■ TASK BRIEF:
Among the entries below, retype exactly the lines starting with the one with "Il s'agit d'une" and going on through the one with "1984-1991. L’espansione delle", but not the pictures.

Content starts

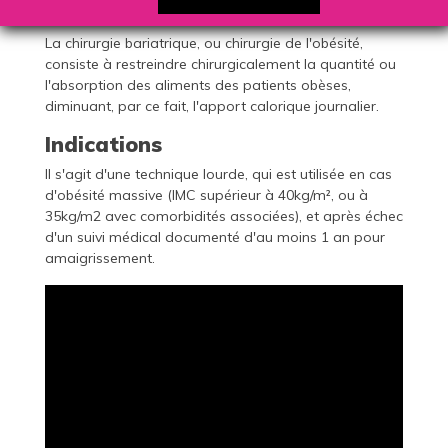
bariatrique
La chirurgie bariatrique, ou chirurgie de l'obésité,
consiste à restreindre chirurgicalement la quantité ou
l'absorption des aliments des patients obèses,
diminuant, par ce fait, l'apport calorique journalier.
Indications
Il s'agit d'une technique lourde, qui est utilisée en cas
d'obésité massive (IMC supérieur à 40kg/m², ou à
35kg/m2 avec comorbidités associées), et après échec
d'un suivi médical documenté d'au moins 1 an pour
amaigrissement.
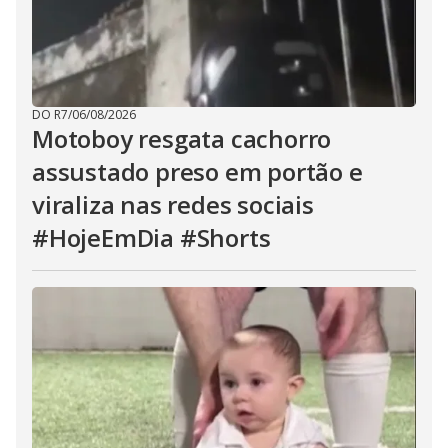
DO R7
/
06/08/2026
Motoboy resgata cachorro
assustado preso em portão e
viraliza nas redes sociais
#HojeEmDia #Shorts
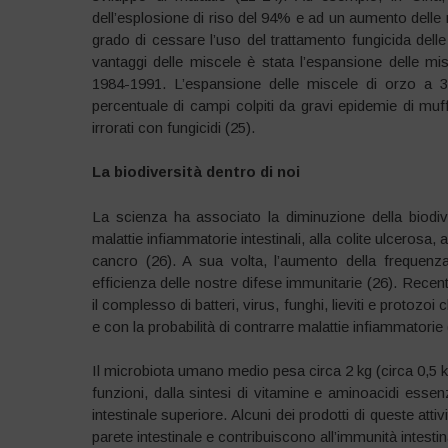
dell’esplosione di riso del 94% e ad un aumento delle r
grado di cessare l’uso del trattamento fungicida delle 
vantaggi delle miscele è stata l’espansione delle m
1984-1991. L’espansione delle miscele di orzo a 3
percentuale di campi colpiti da gravi epidemie di muff
irrorati con fungicidi (25).
La biodiversità dentro di noi
La scienza ha associato la diminuzione della biodiv
malattie infiammatorie intestinali, alla colite ulcerosa, a
cancro (26). A sua volta, l’aumento della frequenz
efficienza delle nostre difese immunitarie (26). Recen
il complesso di batteri, virus, funghi, lieviti e protozo
e con la probabilità di contrarre malattie infiammatorie 
Il microbiota umano medio pesa circa 2 kg (circa 0,5 k
funzioni, dalla sintesi di vitamine e aminoacidi essen
intestinale superiore. Alcuni dei prodotti di queste atti
parete intestinale e contribuiscono all’immunità intestin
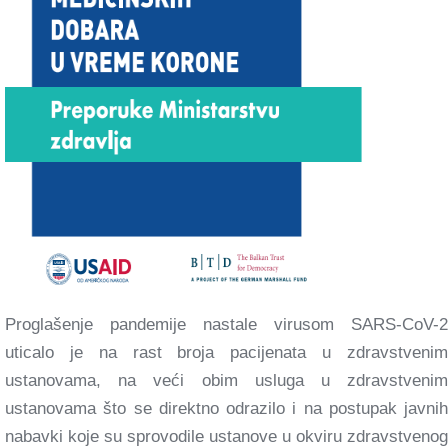
Proglašenje pandemije nastale virusom SARS-CoV-2
uticalo je na rast broja pacijenata u zdravstvenim
ustanovama, na veći obim usluga u zdravstvenim
ustanovama što se direktno odrazilo i na postupak javnih
nabavki koje su sprovodile ustanove u okviru zdravstvenog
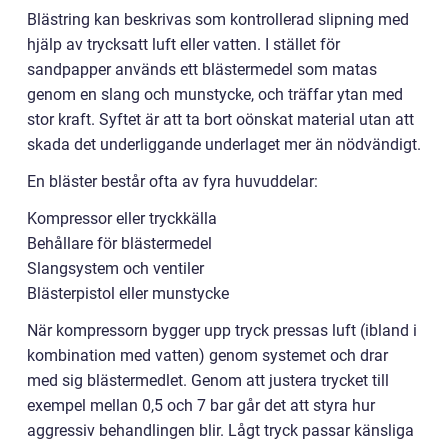
Blästring kan beskrivas som kontrollerad slipning med
hjälp av trycksatt luft eller vatten. I stället för
sandpapper används ett blästermedel som matas
genom en slang och munstycke, och träffar ytan med
stor kraft. Syftet är att ta bort oönskat material utan att
skada det underliggande underlaget mer än nödvändigt.
En bläster består ofta av fyra huvuddelar:
Kompressor eller tryckkälla
Behållare för blästermedel
Slangsystem och ventiler
Blästerpistol eller munstycke
När kompressorn bygger upp tryck pressas luft (ibland i
kombination med vatten) genom systemet och drar
med sig blästermedlet. Genom att justera trycket till
exempel mellan 0,5 och 7 bar går det att styra hur
aggressiv behandlingen blir. Lågt tryck passar känsliga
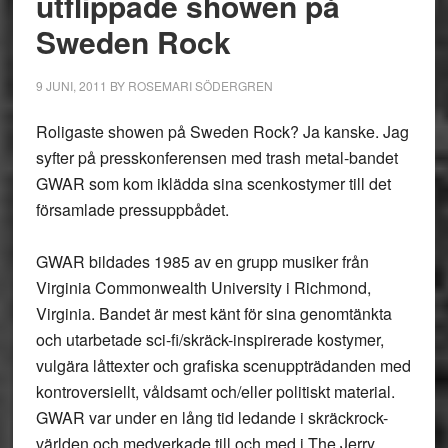
utflippade showen på
Sweden Rock
9 JUNI, 2011
BY
ROSEMARI SÖDERGREN
Roligaste showen på Sweden Rock? Ja kanske. Jag
syfter på presskonferensen med trash metal-bandet
GWAR som kom iklädda sina scenkostymer till det
församlade pressuppbådet.
GWAR bildades 1985 av en grupp musiker från
Virginia Commonwealth University i Richmond,
Virginia. Bandet är mest känt för sina genomtänkta
och utarbetade sci-fi/skräck-inspirerade kostymer,
vulgära låttexter och grafiska scenuppträdanden med
kontroversiellt, våldsamt och/eller politiskt material.
GWAR var under en lång tid ledande i skräckrock-
världen och medverkade till och med i The Jerry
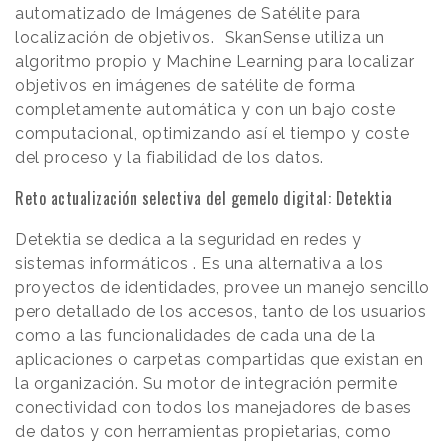
automatizado de Imágenes de Satélite para
localización de objetivos. SkanSense utiliza un
algoritmo propio y Machine Learning para localizar
objetivos en imágenes de satélite de forma
completamente automática y con un bajo coste
computacional, optimizando así el tiempo y coste
del proceso y la fiabilidad de los datos.
Reto actualización selectiva del gemelo digital: Detektia
Detektia se dedica a la seguridad en redes y
sistemas informáticos . Es una alternativa a los
proyectos de identidades, provee un manejo sencillo
pero detallado de los accesos, tanto de los usuarios
como a las funcionalidades de cada una de la
aplicaciones o carpetas compartidas que existan en
la organización. Su motor de integración permite
conectividad con todos los manejadores de bases
de datos y con herramientas propietarias, como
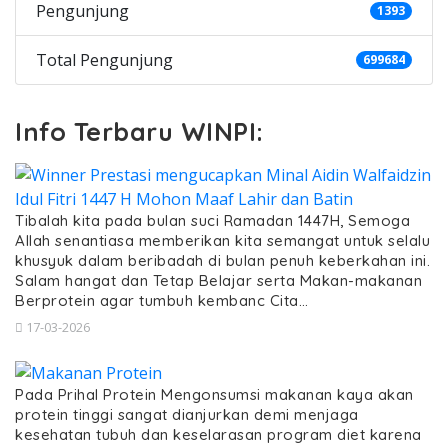
Pengunjung
1393
Total Pengunjung
699684
Info Terbaru WINPI:
Tibalah kita pada bulan suci Ramadan 1447H, Semoga
Allah senantiasa memberikan kita semangat untuk selalu
khusyuk dalam beribadah di bulan penuh keberkahan ini.
Salam hangat dan Tetap Belajar serta Makan-makanan
Berprotein agar tumbuh kembanc Cita…
17-03-2026
Pada Prihal Protein Mengonsumsi makanan kaya akan
protein tinggi sangat dianjurkan demi menjaga
kesehatan tubuh dan keselarasan program diet karena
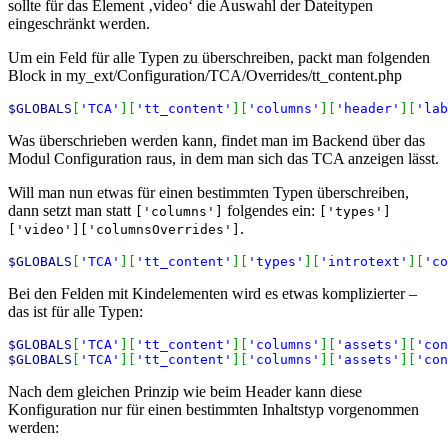
sollte für das Element ‚video‘ die Auswahl der Dateitypen
eingeschränkt werden.
Um ein Feld für alle Typen zu überschreiben, packt man folgenden
Block in my_ext/Configuration/TCA/Overrides/tt_content.php
$GLOBALS
[
'TCA'
]
[
'tt_content'
]
[
'columns'
]
[
'header'
]
[
'lab
Was überschrieben werden kann, findet man im Backend über das
Modul Configuration raus, in dem man sich das TCA anzeigen lässt.
Will man nun etwas für einen bestimmten Typen überschreiben,
dann setzt man statt
folgendes ein:
['columns']
['types']
.
['video']['columnsOverrides']
$GLOBALS
[
'TCA'
]
[
'tt_content'
]
[
'types'
]
[
'introtext'
]
[
'co
Bei den Felden mit Kindelementen wird es etwas komplizierter –
das ist für alle Typen:
$GLOBALS
[
'TCA'
]
[
'tt_content'
]
[
'columns'
]
[
'assets'
]
[
'con
$GLOBALS
[
'TCA'
]
[
'tt_content'
]
[
'columns'
]
[
'assets'
]
[
'con
Nach dem gleichen Prinzip wie beim Header kann diese
Konfiguration nur für einen bestimmten Inhaltstyp vorgenommen
werden:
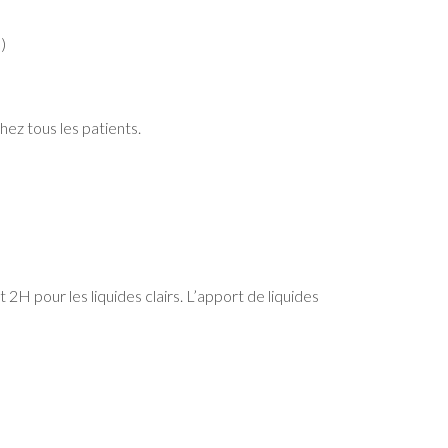
)
ez tous les patients.
H pour les liquides clairs. L’apport de liquides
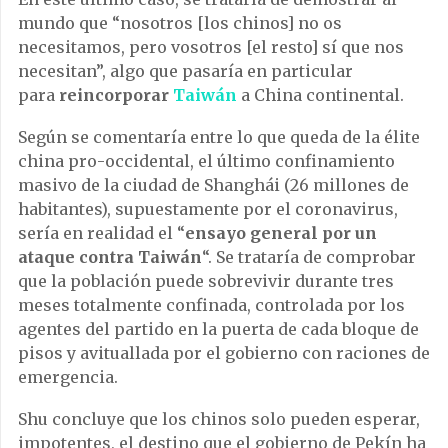
mundo que “nosotros [los chinos] no os
necesitamos, pero vosotros [el resto] sí que nos
necesitan”, algo que pasaría en particular
para
reincorporar
Taiwán
a China continental.
Según se comentaría entre lo que queda de la élite
china pro-occidental, el último confinamiento
masivo de la ciudad de Shanghái (26 millones de
habitantes), supuestamente por el coronavirus,
sería en realidad el “
ensayo general por un
ataque contra Taiwán
“. Se trataría de comprobar
que la población puede sobrevivir durante tres
meses totalmente confinada, controlada por los
agentes del partido en la puerta de cada bloque de
pisos y avituallada por el gobierno con raciones de
emergencia.
Shu concluye que los chinos solo pueden esperar,
impotentes, el destino que el gobierno de Pekín ha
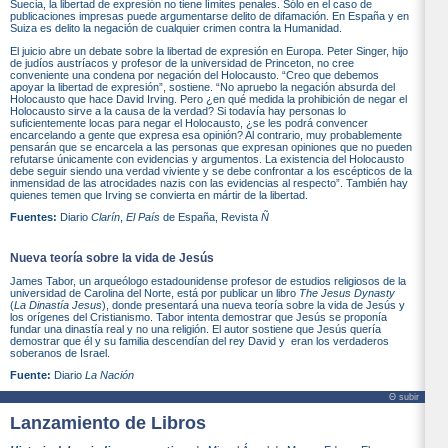
Suecia, la libertad de expresión no tiene límites penales. Sólo en el caso de
publicaciones impresas puede argumentarse delito de difamación. En España y en
Suiza es delito la negación de cualquier crimen contra la Humanidad.
El juicio abre un debate sobre la libertad de expresión en Europa. Peter Singer, hijo
de judíos austríacos y profesor de la universidad de Princeton, no cree
conveniente una condena por negación del Holocausto. “Creo que debemos
apoyar la libertad de expresión”, sostiene. “No apruebo la negación absurda del
Holocausto que hace David Irving. Pero ¿en qué medida la prohibición de negar el
Holocausto sirve a la causa de la verdad? Si todavía hay personas lo
suficientemente locas para negar el Holocausto, ¿se les podrá convencer
encarcelando a gente que expresa esa opinión? Al contrario, muy probablemente
pensarán que se encarcela a las personas que expresan opiniones que no pueden
refutarse únicamente con evidencias y argumentos. La existencia del Holocausto
debe seguir siendo una verdad viviente y se debe confrontar a los escépticos de la
inmensidad de las atrocidades nazis con las evidencias al respecto”. También hay
quienes temen que Irving se convierta en mártir de la libertad.
Fuentes:
Diario
Clarín
,
El País
de España, Revista
Ñ
Nueva teoría sobre la vida de Jesús
James Tabor, un arqueólogo estadounidense profesor de estudios religiosos de la
universidad de Carolina del Norte, está por publicar un libro
The Jesus Dynasty
(
La Dinastía Jesus
), donde presentará una nueva teoría sobre la vida de Jesús y
los orígenes del Cristianismo. Tabor intenta demostrar que Jesús se proponía
fundar una dinastía real y no una religión. El autor sostiene que Jesús quería
demostrar que él y su familia descendían del rey David y eran los verdaderos
soberanos de Israel.
Fuente:
Diario
La Nación
Θ subir
Lanzamiento de Libros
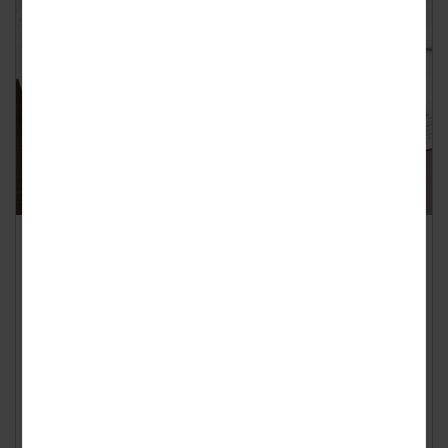
Minder schulden in huishoudens
Geplaatst op
donderdag 4 juli 2019
Het eerst kwartaal van 2019 laat zien dat de schulden van
huishoudens zijn afgenomen. Voor het eerst sinds eind
2016. De grootste afname geldt d...
Lees verder ›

Content ends

■ TASK RESULT:
Il s'agit d'une technique lourde, qui est utilisée en cas
d'obésité massive (IMC supérieur à 40kg/m², ou à
35kg/m2 avec comorbidités associées), et après échec
d'un suivi médical documenté d'au moins 1 an pour
amaigrissement.
DO R7
/
06/08/2026
Motoboy resgata cachorro
assustado preso em portão e
viraliza nas redes sociais
#HojeEmDia #Shorts
dell’esplosione di riso del 94% e ad un aumento delle r
grado di cessare l’uso del trattamento fungicida delle 
vantaggi delle miscele è stata l’espansione delle m
1984-1991. L’espansione delle miscele di orzo a 3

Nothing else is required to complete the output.